We also see that we could not get rid easily of the Lagrange multiplier $\lambda_1$ associated with our constraint on the mean $C_1$, as it still appear in our expression. Replacing the value of $p_i$ in the mean value constraint, we obtain:
\[\langle i \rangle = \frac{\sum^6_i i e^{-\lambda_1 i}}{\sum_i^6 e^{-\lambda_1 i}}\]This equation fully determines $\lambda_1$ but is quite difficult to solve! There are several ways to do it. Here we propose to simply use a numerical function of scipy to obtain it, based on a method named “Brent’s method”. We will not explain it in detail here (check online if you are curious). You can find a code obtaining $\lambda_1$ for any value of $\langle i \rangle$ here. Note that in the case where $\lambda_1=0$, we obtain:
\[\langle i \rangle = \frac{\sum_i^6 i}{\sum_i^6 1} = \frac{1+2+3+4+5+6}{6} = 3.5\]recovering the case of the fair dice.
Once $\lambda_1$ is obtained, we have all the informations to get $p_i$ for each state $i$. We plotted below the probability distribution maximizing the entropy with the constraint that $\langle i \rangle=4.5$. We see, as expected, that the dice is biased and prefers higher values. Our probability distribution reflects this fact. For $\langle i \rangle = 3.5$, we obtain exactly $\lambda_1=0$, thus finding back the case of the fair die. As such, this new probability distribution encompases and generalizes the one of the fair die. Try other values of $\langle i \rangle$ and see for yourself!

Maximum entropy solution for the biased die problem with a mean of 4.5. Plotted using this code.
Exercice : think about other observational constraints you could add to the biased die to refine the estimation of it's probability distribution. Try to add them in the code and see how it changes the curve of $p_i$
For the case of a biased die, we can not look at other observables than $i$ to constraint their average value.

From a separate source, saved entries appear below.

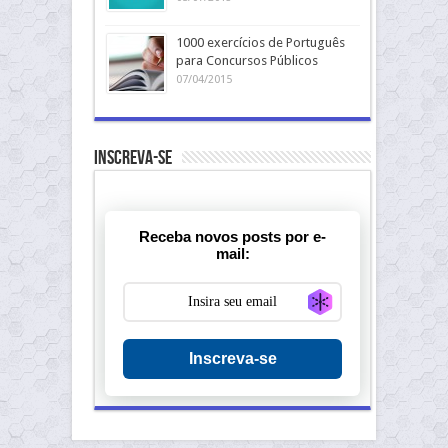
1000 exercícios de Português
para Concursos Públicos
07/04/2015
Inscreva-se
Receba novos posts por e-
mail:
Generate new ma
Inscreva-se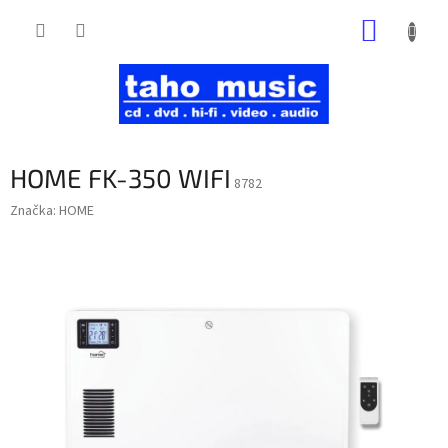
Prejsť
NÁKUP
na
obsah
KOŠÍK
HOME FK-350 WIFI
8782
Značka:
HOME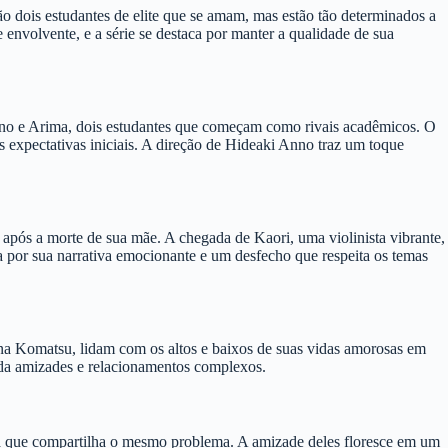
dois estudantes de elite que se amam, mas estão tão determinados a
envolvente, e a série se destaca por manter a qualidade de sua
ino e Arima, dois estudantes que começam como rivais acadêmicos. O
 expectativas iniciais. A direção de Hideaki Anno traz um toque
 após a morte de sua mãe. A chegada de Kaori, uma violinista vibrante,
a por sua narrativa emocionante e um desfecho que respeita os temas
Nana Komatsu, lidam com os altos e baixos de suas vidas amorosas em
rda amizades e relacionamentos complexos.
ega que compartilha o mesmo problema. A amizade deles floresce em um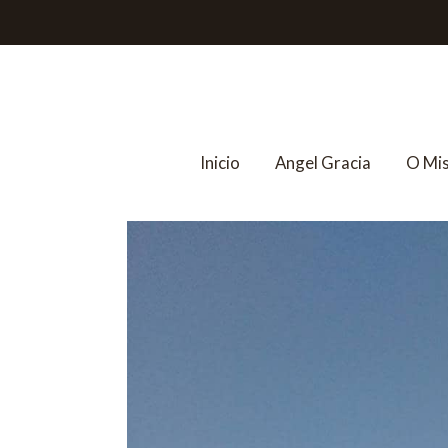
Inicio
Angel Gracia
O Mi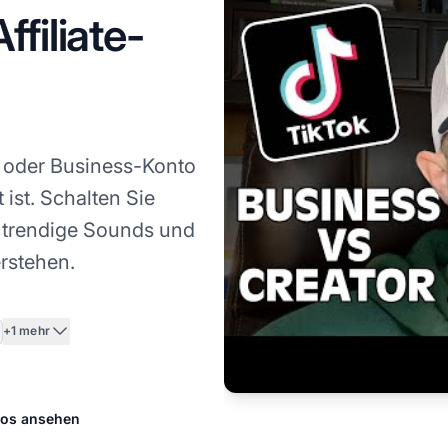
filiate-
- oder Business-Konto
 ist. Schalten Sie
, trendige Sounds und
erstehen.
+1 mehr
eos ansehen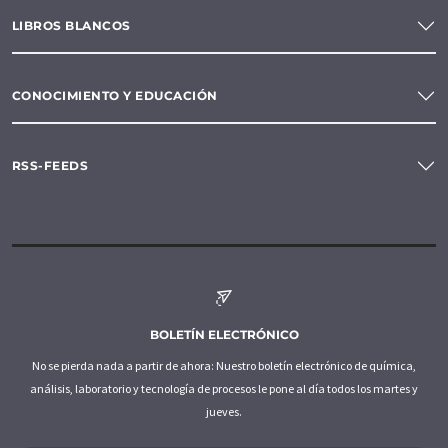
LIBROS BLANCOS
CONOCIMIENTO Y EDUCACIÓN
RSS-FEEDS
BOLETÍN ELECTRÓNICO
No se pierda nada a partir de ahora: Nuestro boletín electrónico de química,
análisis, laboratorio y tecnología de procesos le pone al día todos los martes y
jueves.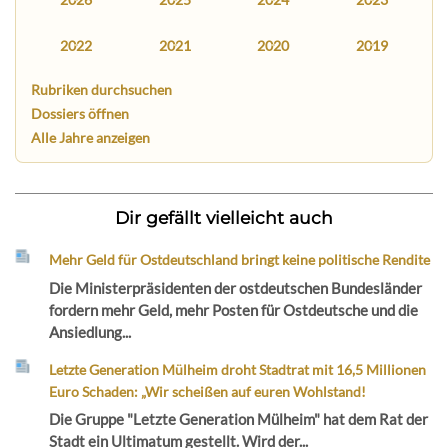
2022
2021
2020
2019
Rubriken durchsuchen
Dossiers öffnen
Alle Jahre anzeigen
Dir gefällt vielleicht auch
Mehr Geld für Ostdeutschland bringt keine politische Rendite
Die Ministerpräsidenten der ostdeutschen Bundesländer
fordern mehr Geld, mehr Posten für Ostdeutsche und die
Ansiedlung...
Letzte Generation Mülheim droht Stadtrat mit 16,5 Millionen
Euro Schaden: „Wir scheißen auf euren Wohlstand!
Die Gruppe "Letzte Generation Mülheim" hat dem Rat der
Stadt ein Ultimatum gestellt. Wird der...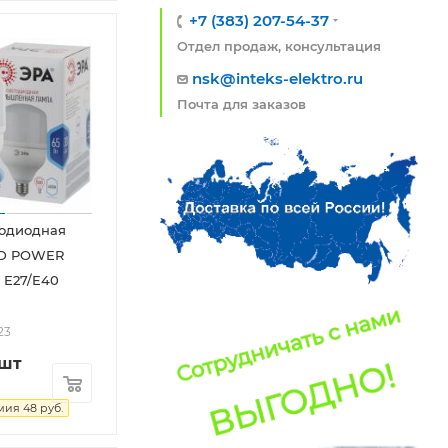
+7 (383) 207-54-37
Отдел продаж, консультация
nsk@inteks-elektro.ru
Почта для заказов
тодиодная
ED POWER
 E27/E40
23
/шт
мия
48
руб.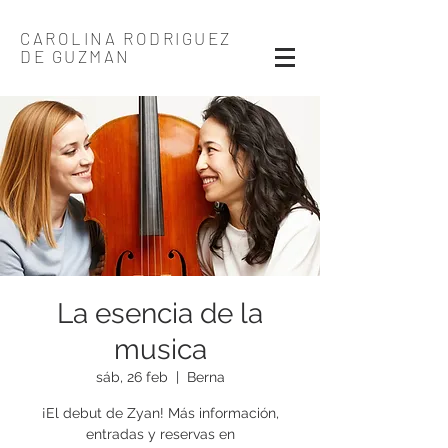
CAROLINA RODRIGUEZ
DE GUZMAN
La esencia de la
musica
sáb, 26 feb
  |  
Berna
¡El debut de Zyan! Más información,
entradas y reservas en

The statistical variance of the observable $i$, with mean $\langle i \rangle$, can be computed as:
\[\begin{aligned} {\rm Var}(i)&= \langle i^2\rangle - \langle i \rangle^2\\ &= \sum_i p_i i^2 - \langle i \rangle^2 \end{aligned}\]The variance quantifies the average deviation of $i$ around it’s average value. In other word, it quantifies the scatter of $i$ around $\langle i \rangle$.
Adding the constraint on the variance with it’s own Lagrange multiplier can be done and further specify the shape of $p_i$, leading to:
\[p_i = \frac{1}{\sum_i^6e^{-\lambda_1i - \lambda_2 i^2}}e^{-\lambda_1i - \lambda_2 i^2}\]This is further illustrated in this code. However, one should be careful, as doing so might force the probability distribution to look like a Gaussian bell curve.
It should thus be done only when justified, in order to avoid biaising what we think $p_i$ look like with unjustified a priori.

Maximum entropy solution for the biased die problem with a mean of 4.5 and a variance of 0.5. Plotted using this code.